Nos presídios, foi identificado que as marmitas entregues pela Secretaria de Estado de Administração Penitenciária do Pará (Seap-PA) pesavam metade do estipulado como ideal para uma refeição. As marmitas, ao invés do peso padrão de 600g, pesavam apenas 300g.

Ao UOL, a Seap-PA informou que “todas as refeições são orientadas por nutricionista, com peso padrão de 600g”, e que oferece quatro refeições aos presos: café da manhã, almoço, jantar e uma ceia. Porém, os casos de desnutrição denunciados pela Defensoria Pública, pelos internos e seus familiares demonstram o contrário.

Em relato ao UOL, um ex-interno, cuja identidade permaneceu em sigilo, contou sobre os abusos de autoridade sofridos no presídio mais lotado do Pará.
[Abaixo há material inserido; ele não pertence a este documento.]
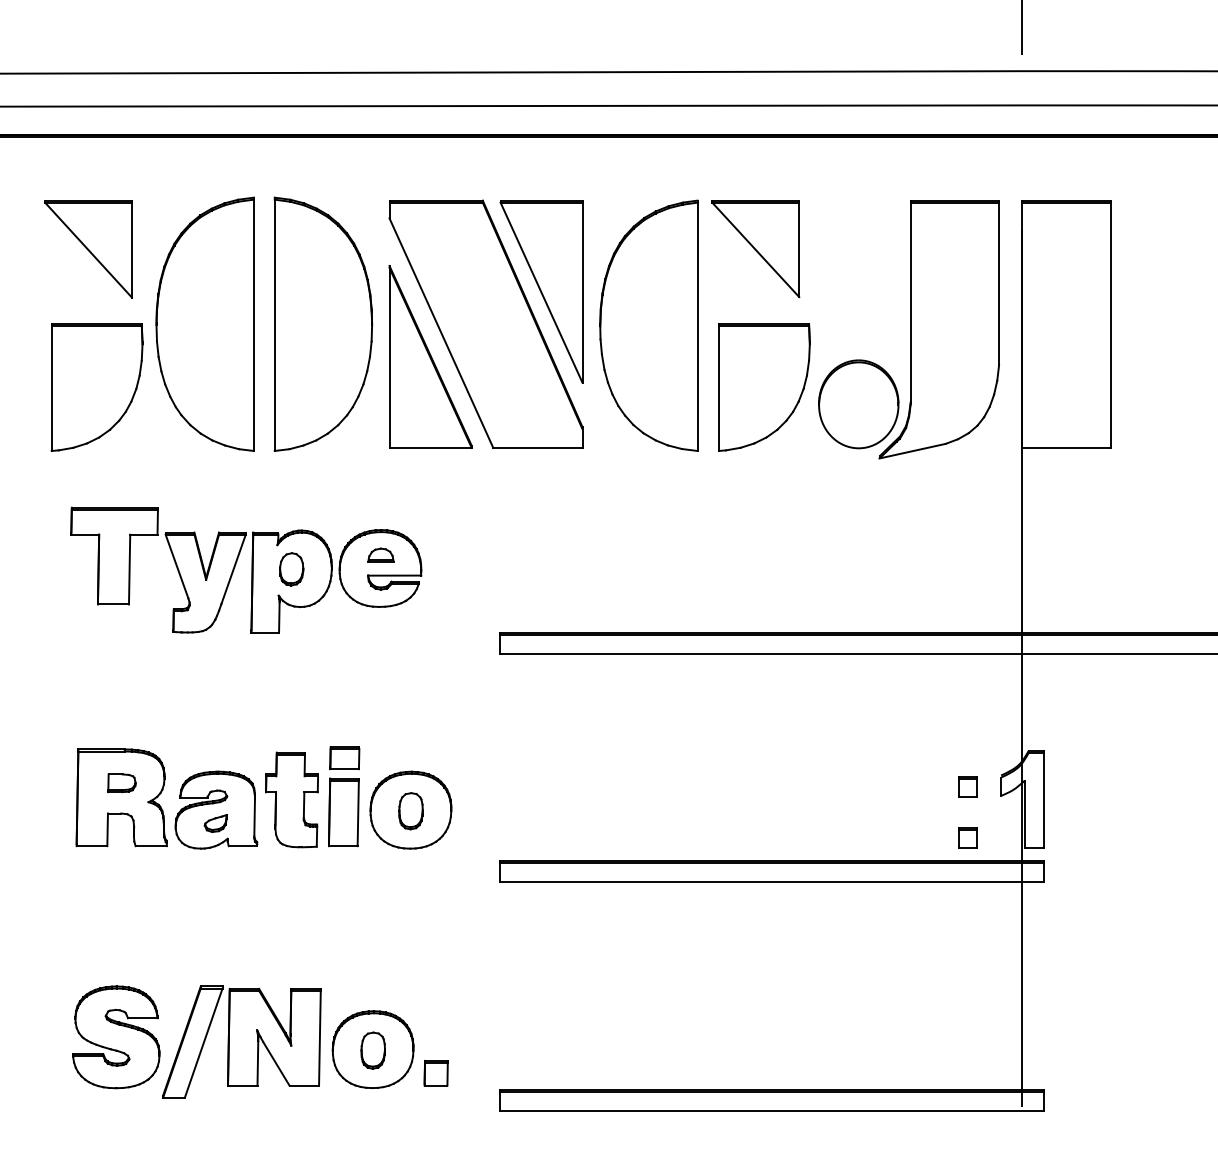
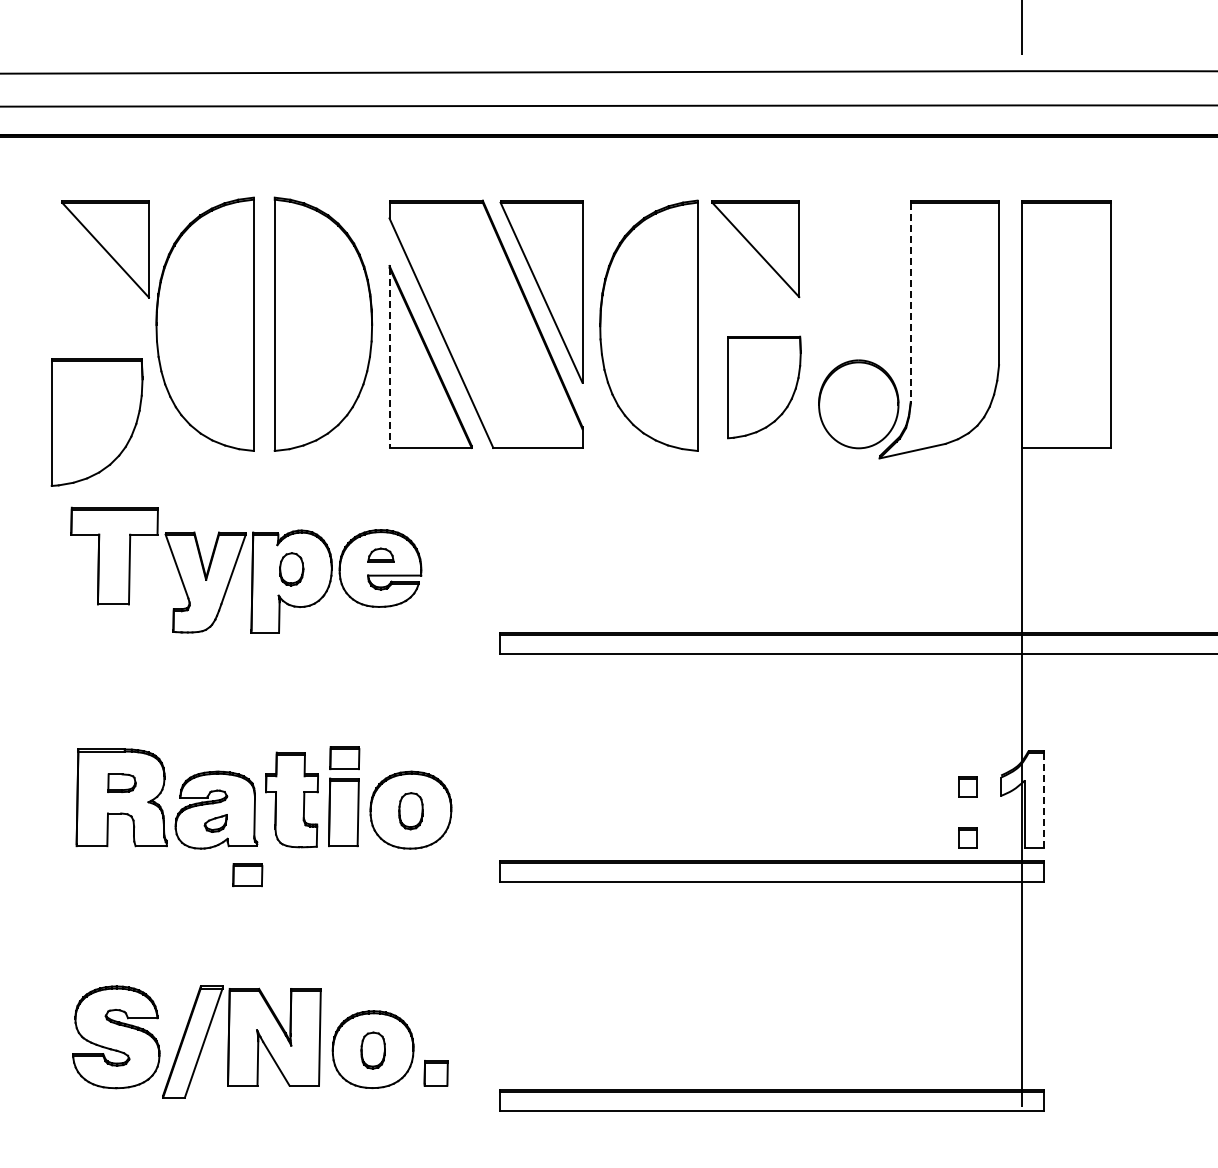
part at (88, 249) position: (88, 249) -> (105, 249)
line at (910, 303): solid -> dashed
line at (389, 358): solid -> dashed
part at (96, 387) position: (96, 387) -> (96, 422)
part at (764, 387) size: 93x129 px -> 75x105 px
line at (1043, 800): solid -> dashed
part at (247, 874): none -> present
Segundo ele, os presos são obrigados a ficarem nus sem motivo sempre que os carcereiros mandam. Ele também relata a falta de alimentação, que o levou à desnutrição após perder 24 kg nos nove meses em reclusão.
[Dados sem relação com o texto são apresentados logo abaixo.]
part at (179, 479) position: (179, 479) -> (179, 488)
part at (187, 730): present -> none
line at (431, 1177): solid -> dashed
A alimentação nos presídios ficou ainda mais precária quando o Estado, falho na responsabilidade de oferecer alimentação de qualidade aos internos, também proibiu que parentes e visitantes entrassem com alimentos.

A proibição ocorreu em 2019, após o massacre no Centro de Recuperação Regional de Altamira, no qual morreram 58 pessoas. Com o massacre, a Força de Intervenção Penitenciária (FTIP) assumiu o controle dos presídios a pedido do governador Helder Barbalho (MDB). Entre as medidas tomadas na época estava a proibição da entrada de alimentos, que foi mantida até hoje, mesmo após a saída da FTIP em 2020.

Racismo alimentar

De acordo com o estudo da Defensoria Pública do Estado de São Paulo (DPE-SP), a população carcerária brasileira é composta de 67,5% de pessoas negras, 46,4% jovens (entre 18 e 29 anos), 56% sem Ensino Fundamental I e 99,2% sem Ensino Superior. Tais resultados demonstram a desigualdade alarmante e o racismo alimentar enraizado nas situações precárias a que os presos são submetidos.
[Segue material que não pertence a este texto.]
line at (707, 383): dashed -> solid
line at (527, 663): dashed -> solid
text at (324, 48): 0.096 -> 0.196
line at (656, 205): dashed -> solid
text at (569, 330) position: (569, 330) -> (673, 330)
O relatório também mostra que em todas as unidades prisionais é feito o regime compulsório, obrigando os presos a comerem papel higiênico com pasta de dente para enganar a fome. Entre as unidades prisionais inspecionadas, o menor intervalo entre a última refeição do dia e a primeira do dia seguinte é de 12h, podendo chegar a 15h.

Situações como essa levam a casos como o da Cadeia Pública de Altos, no estado do Piauí, onde, em 2020, seis pessoas presas morreram após um surto de beribéri, doença causada pela falta de vitamina B1 e relacionada a uma alimentação inadequada e pobre em nutrientes. Caso que não é isolado, mas é pouco levado às grandes mídias.

Assim, o direito à alimentação nos presídios é um assunto que deve ser colocado em pauta de forma urgente, mas que tem dado lugar às verbas para aumentar os espaços carcerários no Brasil. A previsão de investimento em “provisão de necessidades básicas para a população carcerária”, que inclui alimentação, higiene e alojamento, aumentou 15,75% de 2021 para 2022, enquanto que o investimento em expansão de vagas e presídios saltou 345,21%.

Se alimentar com dignidade é um direito de todos e negar esse direito é submeter os cidadãos a situações desumanas, onde o alimento lhes é entregue com fungos e insetos, ficando a questão: “Se você está com fome e te dão comida estragada, o que você faz? Você come ou passa fome?”